The green innovation centre in Malawi is helping to ensure that oil seeds such as peanuts, sunflowers and soybeans can provide farmers in future with the income they urgently require. Furthermore, together with cassava, oil seeds add variety to the diet, which in turn improves the nutritional status. At present, around one fifth of Malawi’s population is malnourished.

What is so innovative?

The yellow root: Yellow cassava is more resistant to pests and richer in vitamins than the white variety. The green innovation centre is supporting smallholders in Malawi in their efforts to cultivate new varieties of cassava which can be used in different ways. Some varieties are healthier while others can be processed into starch and flour more easily. Farmers are therefore able to sell a part of what they harvest to the food processing industry and earn extra income.

Tractor driving school: The Lilongwe University of Agricultural and Natural Resources in Malawi is developing a tractor rental service. Here, tractors can be hired by the day at favourable prices. To ensure that they are able to use the machines correctly once they are on the field, farmers can also take tractor driving lessons at the same time as hiring a vehicle.

Repair service just a call away: Should farmers require help repairing their small agricultural machines, they can call a hotline and have a mobile maintenance vehicle come out to them on their farm. The vehicle is kitted out with the necessary tools to carry out any repairs on the ground which do not require the use of fixed workshop equipment.


Our objectives

  • To increase income for 40,000 smallholders by 26 per cent
  • To create 600 new jobs
  • To provide education and training for 40,000 smallholders

Routes to success

It is a special day for the inhabitants of the village of Zingiziwa in northern Malawi as they are collectively installing a drip irrigation system. Farmer Mishek Kaenda looks out across the desiccated ground: "This year we were only able to plant half of these fields." This is a disastrous state of affairs since most smallholders in Zingiziwa grow food on the barren soils so that their families can survive. However, the success of the harvest depends on the rain. During periods of drought, which have occurred with increasing regularity in recent years as a result of climate change, crop failures quickly lead to hunger crises. 

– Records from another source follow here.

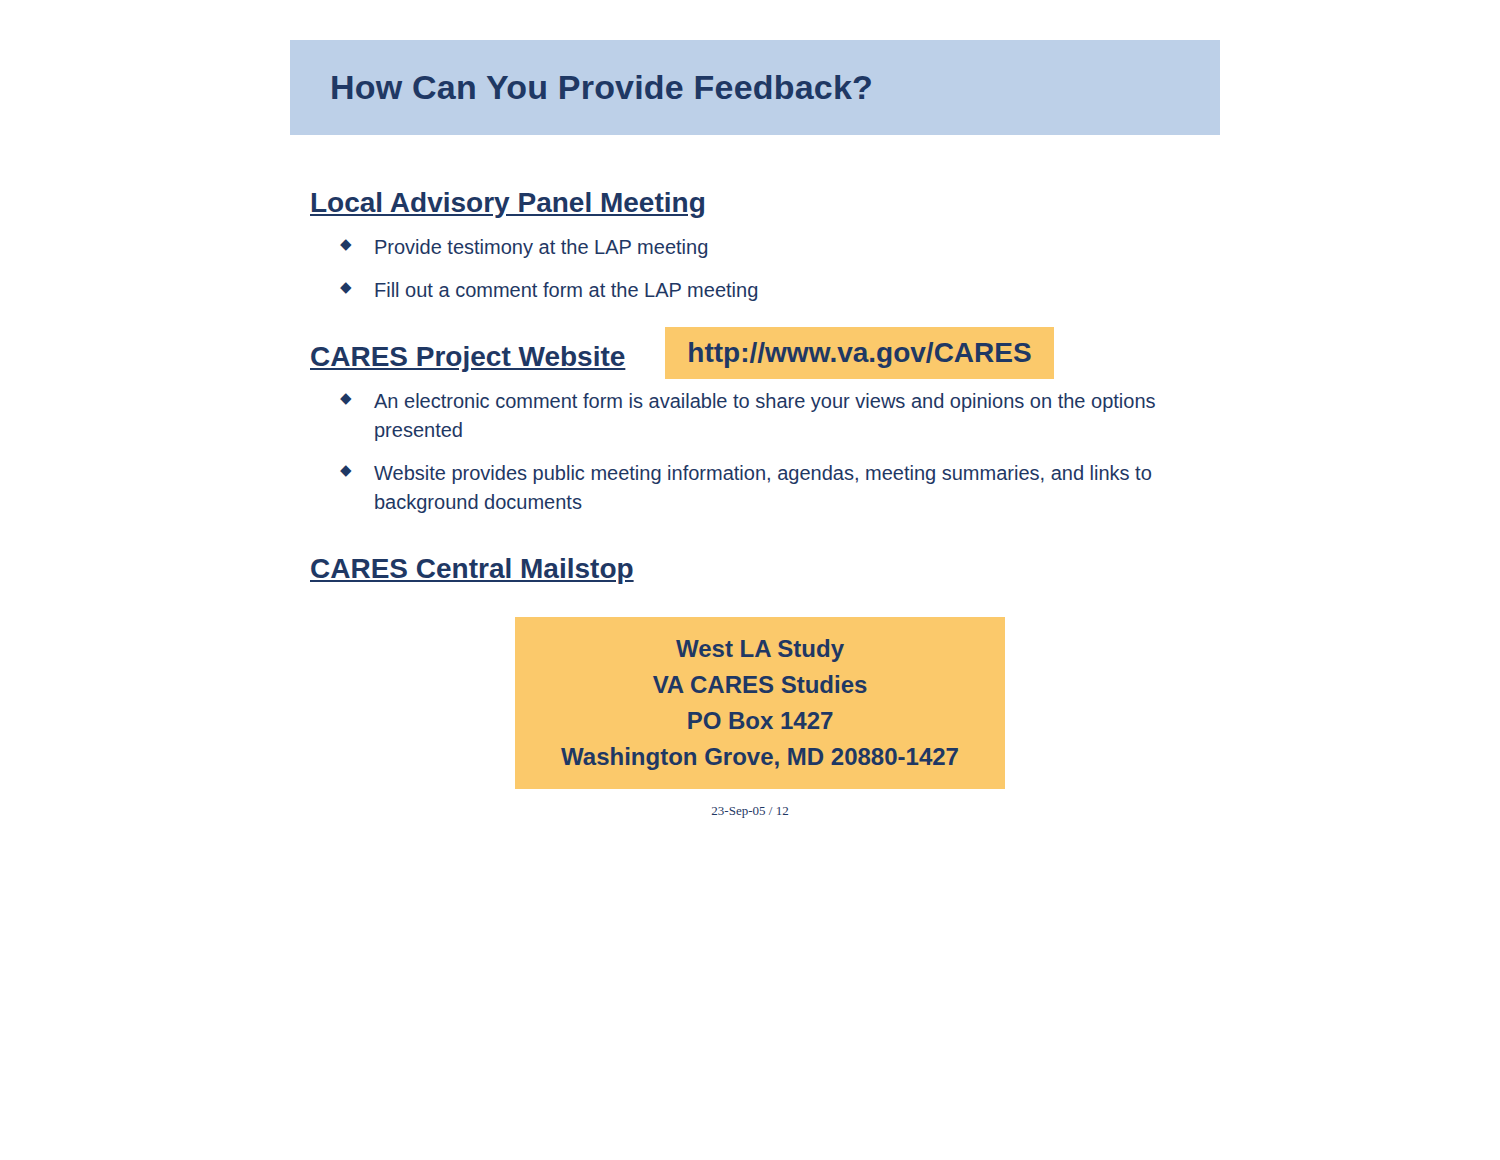How Can You Provide Feedback?
Local Advisory Panel Meeting
Provide testimony at the LAP meeting
Fill out a comment form at the LAP meeting
CARES Project Website
http://www.va.gov/CARES
An electronic comment form is available to share your views and opinions on the options presented
Website provides public meeting information, agendas, meeting summaries, and links to background documents
CARES Central Mailstop
West LA Study
VA CARES Studies
PO Box 1427
Washington Grove, MD 20880-1427
23-Sep-05 / 12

For eight years now, Zingiziwa has had a well with a solar-powered pump to help irrigate collectively owned land measuring around seven hectares in size. The water it provides enables 52 farmers to fill their watering cans so that they can water their sections of the land. "The well does not always carry enough water and it takes me four hours each day to irrigate the field using the watering can", explains Kaenda. All he needs to do with the drip irrigation system, however, is to switch it on and then switch it off again after one or two hours. It provides the plants with moisture directly at their roots. That saves a lot of time and, above all, water. "Thanks to the new irrigation system, we can use every drop", says Mishek Kaenda happily.